### Document passage
Jesus' focus on women, especially in Luke/Acts, and his many challenges to what the Torah had become in Judaism were both a challenge to the abuses of patriarchalism and an effort to re-establish the Law as a gift of God intended to guarantee justice and righteousness as the very base of society. His claims in the Gospels that he came not to abolish the Law but to fulfill it were intended to set the concept of Torah or Law back on its original basis as a gift of God designed to keep humans human, against the tendency to selfishness and greed of the rich and powerful, and the tendency to be obedient just to prevent adversity. The power of riches corrupts insidiously and deceptively, and creates the illusion of meritocracy.

### Parts of the exercise
a. In the passage on Jesus and the Torah, what does the power of riches create the illusion of?
b. Extend the passage on Jesus and the Torah, picking up right after its final sentence.

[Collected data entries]
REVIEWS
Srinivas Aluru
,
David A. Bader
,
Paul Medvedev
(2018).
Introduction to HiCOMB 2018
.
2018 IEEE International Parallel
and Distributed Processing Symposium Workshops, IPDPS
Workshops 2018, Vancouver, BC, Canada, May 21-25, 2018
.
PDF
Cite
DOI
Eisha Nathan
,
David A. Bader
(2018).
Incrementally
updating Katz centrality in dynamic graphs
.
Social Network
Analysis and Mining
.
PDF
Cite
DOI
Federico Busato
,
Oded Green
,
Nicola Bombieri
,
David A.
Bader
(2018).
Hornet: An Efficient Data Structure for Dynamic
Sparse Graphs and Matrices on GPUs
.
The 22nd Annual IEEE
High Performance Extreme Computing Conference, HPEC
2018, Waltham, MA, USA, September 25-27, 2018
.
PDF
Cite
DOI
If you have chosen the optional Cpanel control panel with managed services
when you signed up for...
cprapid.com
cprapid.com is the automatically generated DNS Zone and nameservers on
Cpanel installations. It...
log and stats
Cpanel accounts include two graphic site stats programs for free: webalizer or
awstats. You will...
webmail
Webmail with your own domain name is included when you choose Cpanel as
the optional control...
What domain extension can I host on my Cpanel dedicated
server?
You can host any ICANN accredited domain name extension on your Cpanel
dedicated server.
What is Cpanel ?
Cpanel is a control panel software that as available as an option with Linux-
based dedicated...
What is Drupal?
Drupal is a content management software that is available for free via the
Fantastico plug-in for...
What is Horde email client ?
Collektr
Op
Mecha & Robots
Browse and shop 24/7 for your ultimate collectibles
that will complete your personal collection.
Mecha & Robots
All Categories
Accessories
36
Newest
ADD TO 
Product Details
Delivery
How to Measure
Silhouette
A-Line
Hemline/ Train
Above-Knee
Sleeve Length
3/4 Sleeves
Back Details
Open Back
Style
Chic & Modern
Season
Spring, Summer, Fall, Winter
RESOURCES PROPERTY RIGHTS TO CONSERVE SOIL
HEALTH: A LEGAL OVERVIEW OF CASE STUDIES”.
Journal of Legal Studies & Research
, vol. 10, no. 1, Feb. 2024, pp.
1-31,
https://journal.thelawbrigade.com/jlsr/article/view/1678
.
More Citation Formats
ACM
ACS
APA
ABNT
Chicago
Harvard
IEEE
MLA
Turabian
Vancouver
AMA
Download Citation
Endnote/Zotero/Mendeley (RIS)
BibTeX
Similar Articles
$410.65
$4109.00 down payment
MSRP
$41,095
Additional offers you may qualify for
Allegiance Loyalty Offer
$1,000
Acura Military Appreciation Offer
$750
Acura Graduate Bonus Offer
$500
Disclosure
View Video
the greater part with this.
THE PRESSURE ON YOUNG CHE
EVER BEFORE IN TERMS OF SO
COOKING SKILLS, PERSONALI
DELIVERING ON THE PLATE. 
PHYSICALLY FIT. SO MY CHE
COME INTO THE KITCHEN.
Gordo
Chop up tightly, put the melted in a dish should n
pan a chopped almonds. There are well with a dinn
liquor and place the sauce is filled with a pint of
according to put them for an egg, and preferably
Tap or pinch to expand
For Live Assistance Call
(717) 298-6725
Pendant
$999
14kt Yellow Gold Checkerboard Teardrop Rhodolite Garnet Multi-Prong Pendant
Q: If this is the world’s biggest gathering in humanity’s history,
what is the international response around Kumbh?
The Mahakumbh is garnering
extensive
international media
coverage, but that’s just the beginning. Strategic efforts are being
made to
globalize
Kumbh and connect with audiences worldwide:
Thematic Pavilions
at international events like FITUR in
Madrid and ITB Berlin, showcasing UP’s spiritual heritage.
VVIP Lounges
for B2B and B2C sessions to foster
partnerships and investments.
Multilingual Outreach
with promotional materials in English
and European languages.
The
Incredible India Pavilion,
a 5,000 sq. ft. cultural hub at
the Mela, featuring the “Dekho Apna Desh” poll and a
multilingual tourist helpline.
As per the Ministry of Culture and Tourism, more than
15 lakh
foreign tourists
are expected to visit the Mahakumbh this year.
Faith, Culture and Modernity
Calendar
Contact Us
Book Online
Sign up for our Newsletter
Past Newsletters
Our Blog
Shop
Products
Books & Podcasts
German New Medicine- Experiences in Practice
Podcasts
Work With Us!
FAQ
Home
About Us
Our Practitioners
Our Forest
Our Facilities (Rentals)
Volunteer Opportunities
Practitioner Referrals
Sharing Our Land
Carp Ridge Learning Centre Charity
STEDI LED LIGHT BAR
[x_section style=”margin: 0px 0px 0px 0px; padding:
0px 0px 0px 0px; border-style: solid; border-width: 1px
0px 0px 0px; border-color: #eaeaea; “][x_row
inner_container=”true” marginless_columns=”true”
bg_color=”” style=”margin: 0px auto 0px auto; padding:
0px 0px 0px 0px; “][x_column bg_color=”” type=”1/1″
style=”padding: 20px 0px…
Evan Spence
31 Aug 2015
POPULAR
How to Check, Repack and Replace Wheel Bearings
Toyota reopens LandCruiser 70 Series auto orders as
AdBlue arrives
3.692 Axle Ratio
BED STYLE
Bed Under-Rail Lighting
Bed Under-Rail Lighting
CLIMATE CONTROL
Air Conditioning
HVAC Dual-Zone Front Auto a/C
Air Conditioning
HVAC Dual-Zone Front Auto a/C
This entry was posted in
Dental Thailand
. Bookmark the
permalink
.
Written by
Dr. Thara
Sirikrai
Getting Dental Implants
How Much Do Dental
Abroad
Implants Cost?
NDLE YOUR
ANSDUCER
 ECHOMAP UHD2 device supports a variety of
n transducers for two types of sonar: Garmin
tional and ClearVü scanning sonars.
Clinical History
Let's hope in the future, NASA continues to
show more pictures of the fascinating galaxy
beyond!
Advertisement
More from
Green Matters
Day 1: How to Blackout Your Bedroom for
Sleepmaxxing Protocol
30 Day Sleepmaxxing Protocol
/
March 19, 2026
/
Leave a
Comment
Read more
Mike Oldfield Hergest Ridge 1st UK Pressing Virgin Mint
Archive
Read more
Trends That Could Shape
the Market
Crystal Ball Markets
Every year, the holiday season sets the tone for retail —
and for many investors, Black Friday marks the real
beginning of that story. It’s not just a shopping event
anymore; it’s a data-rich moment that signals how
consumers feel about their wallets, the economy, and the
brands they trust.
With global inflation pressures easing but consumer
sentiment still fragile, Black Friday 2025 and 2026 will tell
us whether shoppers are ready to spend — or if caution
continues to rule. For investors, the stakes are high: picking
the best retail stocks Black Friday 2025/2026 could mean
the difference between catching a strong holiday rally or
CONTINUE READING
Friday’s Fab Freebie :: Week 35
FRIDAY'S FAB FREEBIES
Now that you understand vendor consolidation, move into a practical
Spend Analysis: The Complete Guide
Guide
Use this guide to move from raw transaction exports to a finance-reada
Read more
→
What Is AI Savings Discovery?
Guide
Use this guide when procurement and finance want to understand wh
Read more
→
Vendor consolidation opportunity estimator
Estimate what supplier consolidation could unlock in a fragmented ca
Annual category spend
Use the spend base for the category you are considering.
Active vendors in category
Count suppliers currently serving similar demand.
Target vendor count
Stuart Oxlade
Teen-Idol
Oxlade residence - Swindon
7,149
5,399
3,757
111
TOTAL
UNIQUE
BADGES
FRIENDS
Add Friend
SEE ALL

### Answers provided
a. Meritocracy.

b.
The Hellenization of Judaism
In order fully to appreciate what Jesus was doing in his time, and to understand what the figure of Christ meant in fully biblical terms, we need to comprehend the vast importance of what Alexander the Great did to the Eastern Mediterranean and Near Eastern world, but especially to the Western world. As we have seen in our survey so far, the Bible is based on an understanding of humanity that was centered in the family corporately. Individuals had their worth but only in the context of family, clan, and people. This was a corporate view of human worth and responsibility. When Alexander, however, challenged the Persian Empire and brought it to its knees in the late fourth century BCE, he changed the world. There has rarely been a force more powerful unleashed on the world than this son of Philip of Macedonia, worthy student of the great Athenian philosopher, Aristotle. But his real power was not only in military might, it was in his dedication to Greek culture and philosophy which challenged abuses throughout the known world of patriarchal systems. Alexander was an evangelist for Greek ways of thinking. Everywhere he went he established Greek-type cities, the polis, and in those cities he established schools to propagate what he had learned in Athens. I imagine he established a Peace Corps in Athens to staff the schools and to teach the world what Aristotle had taught him. And at the heart and core of what they taught was individual worth and responsibility. Greece was indeed the birthplace of democracy and human rights.